**DATA TO USE:**
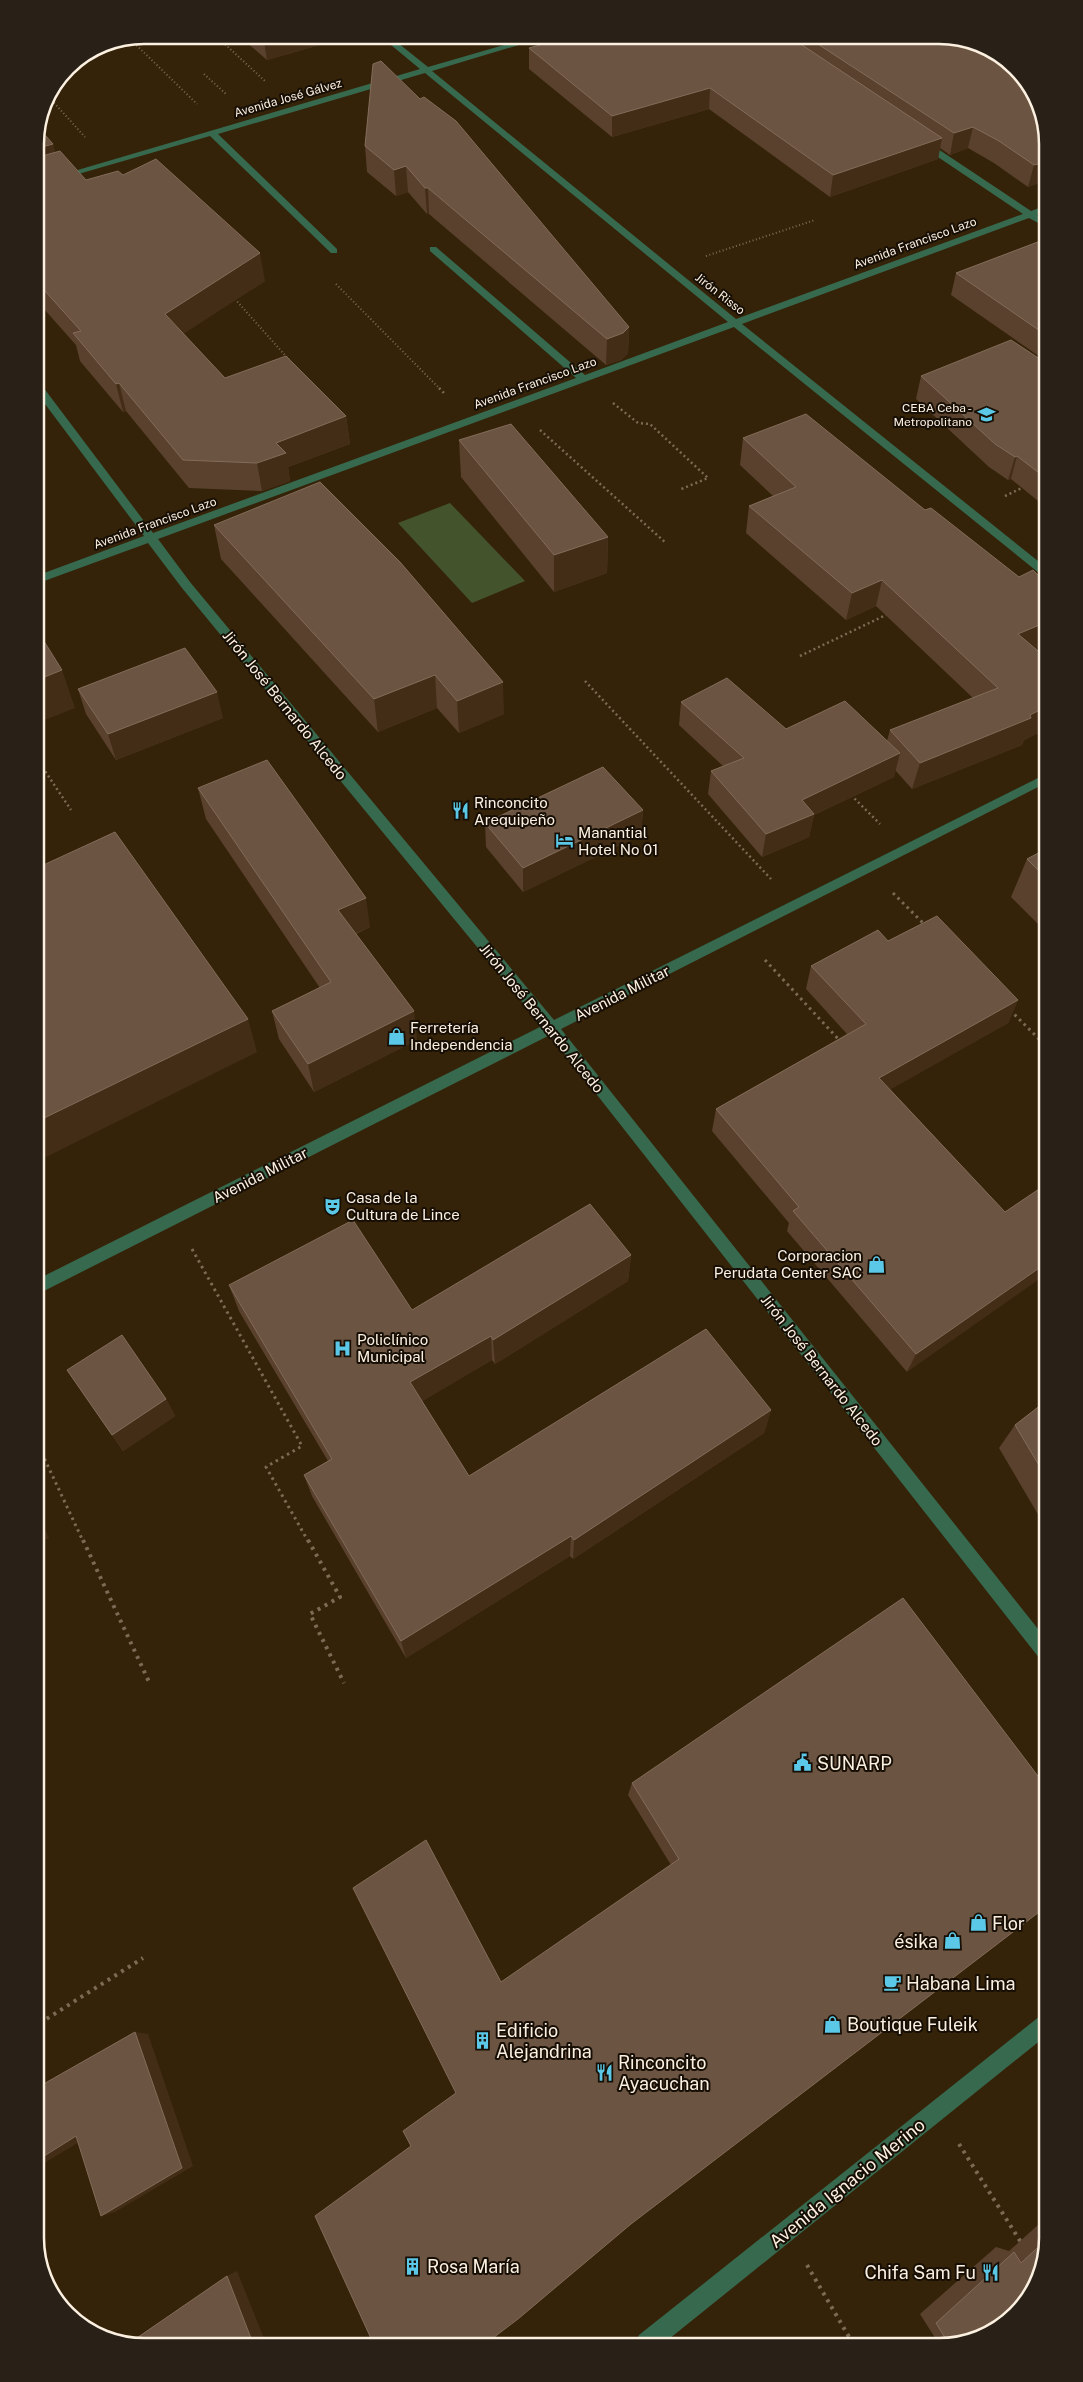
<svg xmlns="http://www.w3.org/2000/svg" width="1083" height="2382" viewBox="0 0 1083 2382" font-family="'Public Sans',sans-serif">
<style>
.green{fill:#43542c}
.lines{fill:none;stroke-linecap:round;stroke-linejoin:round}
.path-far3{stroke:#7b6b55;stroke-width:2;stroke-dasharray:1 2.5;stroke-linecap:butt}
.path-far2{stroke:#7b6b55;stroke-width:2.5;stroke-dasharray:2 3;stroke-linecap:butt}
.path-far1{stroke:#7b6b55;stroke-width:3;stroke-dasharray:2.5 4;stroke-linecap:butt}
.path{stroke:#7b6b55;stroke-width:4;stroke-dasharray:3 5;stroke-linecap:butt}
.minor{fill:#37694e;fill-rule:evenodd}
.wall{fill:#59412e}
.shaded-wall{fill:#432d17}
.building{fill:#6b5441;stroke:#826c5a}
.labels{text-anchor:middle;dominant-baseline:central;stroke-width:4;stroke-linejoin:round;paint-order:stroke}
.far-street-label{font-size:12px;fill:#fcf0e1;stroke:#170f05}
.far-poi-label{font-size:12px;fill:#fcf0e1;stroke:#170f05;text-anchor:end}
.street-label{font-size:15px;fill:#fcf0e1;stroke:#170f05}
.poi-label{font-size:15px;fill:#fcf0e1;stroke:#170f05;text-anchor:start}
.near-poi-label{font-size:18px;fill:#fcf0e1;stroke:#170f05;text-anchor:start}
.near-street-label{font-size:18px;fill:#fcf0e1;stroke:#170f05}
.rim{fill:none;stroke:#fcf0e1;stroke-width:2.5}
</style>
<rect width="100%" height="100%" fill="#352309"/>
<!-- green -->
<path class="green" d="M450,503L525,581L472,603L398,523Z"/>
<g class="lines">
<!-- path-far3 -->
<path class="path-far3" d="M215,35L266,82
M129,38L197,104
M204,74L226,94
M47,95L85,137
M706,256L815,220
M336,284L440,389
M235,299L291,362"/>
<!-- path-far2 -->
<path class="path-far2" d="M439,388L446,395
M613,403L638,423L650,424L708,478L679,490
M540,430L666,543
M1005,496L1024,487
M800,656L888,614
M585,681L771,879
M37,759L71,810
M851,795L880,824"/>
<!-- path-far1 -->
<path class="path-far1" d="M893,893L926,926
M765,960L841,1042
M1010,1010L1045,1045
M192,1249L302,1446L266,1467L308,1541
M39,1447L83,1541"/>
<!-- path -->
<path class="path" d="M83,1540L150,1684
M308,1540L340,1597L310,1614L344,1683
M40,2023L143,1958
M959,2144L1022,2244
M807,2265L852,2342"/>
<!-- minor -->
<path class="minor" d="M379,35H388L428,67L539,35H552L432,71L736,319L1023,214L920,145V141H926L1031,211L1042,207V213L1037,215L1042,218V225L1029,218L742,324L1043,565V574L1039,573L734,327L158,539L190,582L554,1020L1044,775V784L561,1029L1046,1639V1662L1040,1659L550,1035L38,1294V1279L542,1026L182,588L148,543L36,584V576L144,536L36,392V382L40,383L153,533L576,378L430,251V247H436L585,375L728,322L425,73L218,134L337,249V253H331L210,136L61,179L54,177L420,69Z
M1047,2013V2035L664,2343H636L639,2335L1040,2016Z"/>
</g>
<!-- wall -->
<path class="wall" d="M238,35H340V39L267,60Z
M576,35H947L1042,108V182L1028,187L994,163L968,148L950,155L940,148L938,159L830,197L709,109L612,137L529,69V48Z
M373,64L629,327L628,353L621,360L606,365L429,214H427L408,192L396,196L367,172L365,146Z
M35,136L53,144L55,152L86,180L265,281L183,333L225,378L346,416L350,444L288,467L290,481L262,491L189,488L126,411L123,412L80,361L76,345L36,300Z
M1043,240V359L951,295L956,273Z
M1043,361V505L1011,479L1008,480L989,467L916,399L921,376Z
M743,438L925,510L1019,577L1043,580L1044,645L1036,649L1044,656V730L1024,740L1022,745L912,789L895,770L894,777L814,815L809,837L762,857L708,794L711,771L723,766L679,725L681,702L786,729L887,741L890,730L973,698L876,606L846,620L746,533L749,506L773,496L740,465Z
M459,440L608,537L607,573L554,592L461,477Z
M214,525L504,714L459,733L437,708L378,732L221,559Z
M78,689L223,718L116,760L86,714Z
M198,788L370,927L356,934L417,1040L314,1092L279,1039L272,1011L320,988L206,819Z
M643,810L641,835L523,892L486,847L485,823Z
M1044,850V930L1011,897L1027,859Z
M888,941L1018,1000L1008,1023L890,1089L1005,1212L907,1372L787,1231L789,1223L712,1131L716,1109L847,1034L806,989L811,966Z
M631,1255L628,1281L495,1364L492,1360L422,1401L469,1476L771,1410L764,1433L573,1559L570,1556L406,1658L312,1496L304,1475L328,1461L239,1311L229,1285L412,1310Z
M67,1370L166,1399L175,1416L123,1451Z
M1046,1401V1528L999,1448L1015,1425Z
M632,1783L1047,1788L411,2146L456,2093L501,1982L671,1865L628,1795Z
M1048,2216V2239L975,2341H937L920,2314L996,2247L1009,2251Z"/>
<!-- shaded-wall -->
<path class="shaded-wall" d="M263,35H340V39L267,60Z
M710,88L709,109L612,137V116Z
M973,127L968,148L950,155L954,133Z
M942,138L938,159L830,197L833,175Z
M53,144L60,171L35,178V149Z
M1042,163V182L1028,187L1034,165Z
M406,166L408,192L396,196L394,170Z
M425,188H428L429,214H427Z
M260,253L265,281L171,342L165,314Z
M629,327L628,353L621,360L606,365L607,339Z
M119,383L126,411L123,412L116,384Z
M346,416L350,444L288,467L290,481L262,491L257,463L276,443Z
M1017,456L1011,479L1008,480L1015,457Z
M608,537L607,573L554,592V555Z
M882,580L876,606L846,620L852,593Z
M1044,623V645L1010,661L1018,634Z
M62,670L75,708L37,723V680Z
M435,675L437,708L378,732L374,699Z
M503,682L504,714L459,733L457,701Z
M217,692L223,718L116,760L108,734Z
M1044,708V730L1024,740L1022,745L912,789L920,763Z
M900,753L894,777L814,815L809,837L762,857L766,834L802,800Z
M643,810L641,835L523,892V868Z
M366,898L370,927L343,939L338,910Z
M1018,1000L1008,1023L872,1100L879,1078Z
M414,1011L417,1040L314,1092L308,1064Z
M248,1019L257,1052L38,1161V1121Z
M631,1255L628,1281L495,1364L493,1340Z
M1045,1264V1275L907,1372L916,1354Z
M491,1336L492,1360L414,1406L410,1382Z
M166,1399L175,1416L123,1451L112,1435Z
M771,1410L764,1433L573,1559L574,1540Z
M39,1516L49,1538L39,1543Z
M571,1536L570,1556L406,1658L401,1641Z
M135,2032L148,2034L193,2166L115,2212L101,2216Z
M91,2135L41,2165V2158L76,2136Z
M237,2271L267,2346H254L227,2276Z"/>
<!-- building -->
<path class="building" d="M576,35H787L942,138L833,175L710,88L612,116L529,48Z
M804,35H947L1006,58L1042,108V163L1034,165L999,141L973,127L954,133Z
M381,61L420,99L424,97L456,121L629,327L623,333L607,339L428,188H425L406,166L394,170L365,146L373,64Z
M38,127L53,144L35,149V136Z
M60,151L86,180L118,171L123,175L156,159L260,253L165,314L225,378L286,356L346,416L276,443L286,453L257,463L183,460L119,383L116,384L73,333L81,331L36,281L35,158Z
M1043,240V333L956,273Z
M1011,340L1043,361V476L1017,456L1015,457L995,444L921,376Z
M806,414L925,510L931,508L1019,577L1033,570L1043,580L1044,623L1018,634L1044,656V708L1030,715L1031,718L920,763L890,730L998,688L882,580L852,593L749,506L796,487L743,438Z
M511,424L608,537L554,555L459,440Z
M320,482L400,562L503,682L457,701L435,675L374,699L214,525Z
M37,630L62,670L37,680Z
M185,648L217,692L108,734L78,689Z
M727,678L786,729L845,701L900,753L802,800L814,814L766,834L711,771L744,758L681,702Z
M267,760L366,898L338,910L414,1011L308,1064L272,1011L331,982L198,788Z
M603,767L643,810L523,868L485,823Z
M115,832L248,1019L38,1121L37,868Z
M1044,850V876L1027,859Z
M937,916L1018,1000L879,1078L1005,1212L1045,1185V1264L916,1354L793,1211L799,1207L716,1109L866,1024L811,966L878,930L888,941Z
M590,1204L631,1255L493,1340L491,1336L410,1382L469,1476L706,1329L771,1410L574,1540L571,1536L401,1641L304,1475L332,1459L229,1285L353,1220L412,1310Z
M122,1335L166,1399L112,1435L67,1370Z
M1046,1401V1477L1015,1425Z
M903,1598L1047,1788V1906L631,2224L518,2319L485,2344L374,2345L315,2216L411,2146L403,2131L456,2093L353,1888L426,1840L501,1982L679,1859L632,1783Z
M135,2032L182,2168L101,2216L76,2136L41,2158L40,2086Z
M1048,2238L1030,2299L975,2341H947L936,2323L1014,2252L1021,2263Z
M227,2276L254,2346L136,2347L128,2344Z"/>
<!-- icons -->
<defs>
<symbol id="school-bare" viewBox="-9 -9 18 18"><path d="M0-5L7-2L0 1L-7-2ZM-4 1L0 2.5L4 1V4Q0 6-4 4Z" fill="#5ac8e6" stroke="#170f05" stroke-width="2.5" paint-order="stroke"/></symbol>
<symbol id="restaurant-bare" viewBox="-9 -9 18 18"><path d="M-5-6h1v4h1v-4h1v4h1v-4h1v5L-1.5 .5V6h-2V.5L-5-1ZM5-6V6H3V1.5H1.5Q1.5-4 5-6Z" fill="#5ac8e6" stroke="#170f05" stroke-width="2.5" paint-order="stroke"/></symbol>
<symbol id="hotel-bare" viewBox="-9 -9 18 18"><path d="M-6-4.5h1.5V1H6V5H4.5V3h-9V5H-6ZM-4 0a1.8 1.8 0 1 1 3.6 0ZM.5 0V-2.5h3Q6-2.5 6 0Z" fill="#5ac8e6" stroke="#170f05" stroke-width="2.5" paint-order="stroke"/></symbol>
<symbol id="shop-bare" viewBox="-9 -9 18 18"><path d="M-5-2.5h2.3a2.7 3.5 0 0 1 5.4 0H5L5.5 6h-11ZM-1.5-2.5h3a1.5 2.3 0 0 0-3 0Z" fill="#5ac8e6" stroke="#170f05" stroke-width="2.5" paint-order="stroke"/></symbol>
<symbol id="theatre-bare" viewBox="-9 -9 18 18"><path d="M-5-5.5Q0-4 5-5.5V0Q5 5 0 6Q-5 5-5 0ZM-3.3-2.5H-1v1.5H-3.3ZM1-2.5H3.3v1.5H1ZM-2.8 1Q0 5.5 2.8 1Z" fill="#5ac8e6" stroke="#170f05" stroke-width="2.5" paint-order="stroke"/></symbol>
<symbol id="hospital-bare" viewBox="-9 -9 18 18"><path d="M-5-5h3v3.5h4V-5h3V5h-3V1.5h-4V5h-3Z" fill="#5ac8e6" stroke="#170f05" stroke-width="2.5" paint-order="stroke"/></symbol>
<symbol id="civic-bare" viewBox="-9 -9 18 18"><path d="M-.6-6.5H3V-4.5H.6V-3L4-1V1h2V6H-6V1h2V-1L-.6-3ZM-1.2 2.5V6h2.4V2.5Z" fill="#5ac8e6" stroke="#170f05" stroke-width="2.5" paint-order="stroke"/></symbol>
<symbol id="cafe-bare" viewBox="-9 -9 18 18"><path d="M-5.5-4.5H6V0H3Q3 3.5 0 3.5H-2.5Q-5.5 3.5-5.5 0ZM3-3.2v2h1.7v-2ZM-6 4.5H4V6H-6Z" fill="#5ac8e6" stroke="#170f05" stroke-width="2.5" paint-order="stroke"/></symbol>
<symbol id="building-bare" viewBox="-9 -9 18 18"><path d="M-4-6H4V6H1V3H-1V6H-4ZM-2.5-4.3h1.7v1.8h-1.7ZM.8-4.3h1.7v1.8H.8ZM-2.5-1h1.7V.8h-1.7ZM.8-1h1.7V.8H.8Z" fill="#5ac8e6" stroke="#170f05" stroke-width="2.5" paint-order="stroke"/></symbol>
</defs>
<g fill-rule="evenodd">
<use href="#school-bare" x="974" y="402" width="25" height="25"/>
<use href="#restaurant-bare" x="448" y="798" width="25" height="25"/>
<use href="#hotel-bare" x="552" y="828" width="25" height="25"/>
<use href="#shop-bare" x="384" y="1024" width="25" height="25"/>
<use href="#theatre-bare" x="320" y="1194" width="25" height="25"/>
<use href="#shop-bare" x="864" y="1252" width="25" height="25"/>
<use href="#hospital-bare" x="330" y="1336" width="25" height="25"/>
<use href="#civic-bare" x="790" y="1750" width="25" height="25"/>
<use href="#shop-bare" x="966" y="1910" width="25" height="25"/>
<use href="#shop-bare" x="940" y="1928" width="25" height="25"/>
<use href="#cafe-bare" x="880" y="1970" width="25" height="25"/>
<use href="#shop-bare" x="820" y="2012" width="25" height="25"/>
<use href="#building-bare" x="470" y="2028" width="25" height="25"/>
<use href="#restaurant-bare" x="592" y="2060" width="25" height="25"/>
<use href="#building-bare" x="400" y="2254" width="25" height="25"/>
<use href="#restaurant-bare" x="978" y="2260" width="25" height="25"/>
</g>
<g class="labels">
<!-- far-street labels -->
<g class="far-street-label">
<text transform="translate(288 98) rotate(-16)">Avenida José Gálvez</text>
<text transform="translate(915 243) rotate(-20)">Avenida Francisco Lazo</text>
<text transform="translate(720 294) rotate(38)">Jirón Risso</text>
<text transform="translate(535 383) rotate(-20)">Avenida Francisco Lazo</text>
<text transform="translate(155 523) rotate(-20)">Avenida Francisco Lazo</text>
</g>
<!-- far-poi labels -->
<g class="far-poi-label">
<text x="972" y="408">CEBA Ceba -<tspan x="972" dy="14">Metropolitano</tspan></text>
</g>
<!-- street labels -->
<g class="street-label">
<text transform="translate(285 705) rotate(51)">Jirón José Bernardo Alcedo</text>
<text transform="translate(622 993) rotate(-27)">Avenida Militar</text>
<text transform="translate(542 1018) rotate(51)">Jirón José Bernardo Alcedo</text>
<text transform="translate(260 1175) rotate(-27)">Avenida Militar</text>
<text transform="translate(822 1370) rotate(52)">Jirón José Bernardo Alcedo</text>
</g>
<!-- poi labels -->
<g class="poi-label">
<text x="474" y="802">Rinconcito<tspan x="474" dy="17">Arequipeño</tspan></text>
<text x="578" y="832">Manantial<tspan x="578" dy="17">Hotel No 01</tspan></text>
<text x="410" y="1027">Ferretería<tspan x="410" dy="17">Independencia</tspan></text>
<text x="346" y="1197">Casa de la<tspan x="346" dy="17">Cultura de Lince</tspan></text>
<text x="862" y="1255" text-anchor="end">Corporacion<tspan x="862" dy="17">Perudata Center SAC</tspan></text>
<text x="357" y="1339">Policlínico<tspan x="357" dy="17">Municipal</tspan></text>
</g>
<!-- near-poi labels -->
<g class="near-poi-label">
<text x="817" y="1763">SUNARP</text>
<text x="992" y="1923">Flor</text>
<text x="938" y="1941" text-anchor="end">ésika</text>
<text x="906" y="1983">Habana Lima</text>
<text x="847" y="2024">Boutique Fuleik</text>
<text x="496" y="2030">Edificio<tspan x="496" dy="21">Alejandrina</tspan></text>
<text x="618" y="2062">Rinconcito<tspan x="618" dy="21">Ayacuchan</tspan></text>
<text x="427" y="2266">Rosa María</text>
<text x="976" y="2272" text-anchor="end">Chifa Sam Fu</text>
</g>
<!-- near-street labels -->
<g class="near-street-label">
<text transform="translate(847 2183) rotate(-39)">Avenida Ignacio Merino</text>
</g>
</g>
<!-- crop -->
<path d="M0 0H1083V2382H0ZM144 44H939A100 100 0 0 1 1039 144V2238A100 100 0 0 1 939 2338H144A100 100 0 0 1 44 2238V144A100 100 0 0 1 144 44Z" fill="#292117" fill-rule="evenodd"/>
<path class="rim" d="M144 44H939A100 100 0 0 1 1039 144V2238A100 100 0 0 1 939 2338H144A100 100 0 0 1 44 2238V144A100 100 0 0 1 144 44Z"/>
</svg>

**WHAT THE TASK REQUIRES:** Copy each line of the listing above that contains the word "butt".

**TASK OUTPUT:**
.path-far3{stroke:#7b6b55;stroke-width:2;stroke-dasharray:1 2.5;stroke-linecap:butt}
.path-far2{stroke:#7b6b55;stroke-width:2.5;stroke-dasharray:2 3;stroke-linecap:butt}
.path-far1{stroke:#7b6b55;stroke-width:3;stroke-dasharray:2.5 4;stroke-linecap:butt}
.path{stroke:#7b6b55;stroke-width:4;stroke-dasharray:3 5;stroke-linecap:butt}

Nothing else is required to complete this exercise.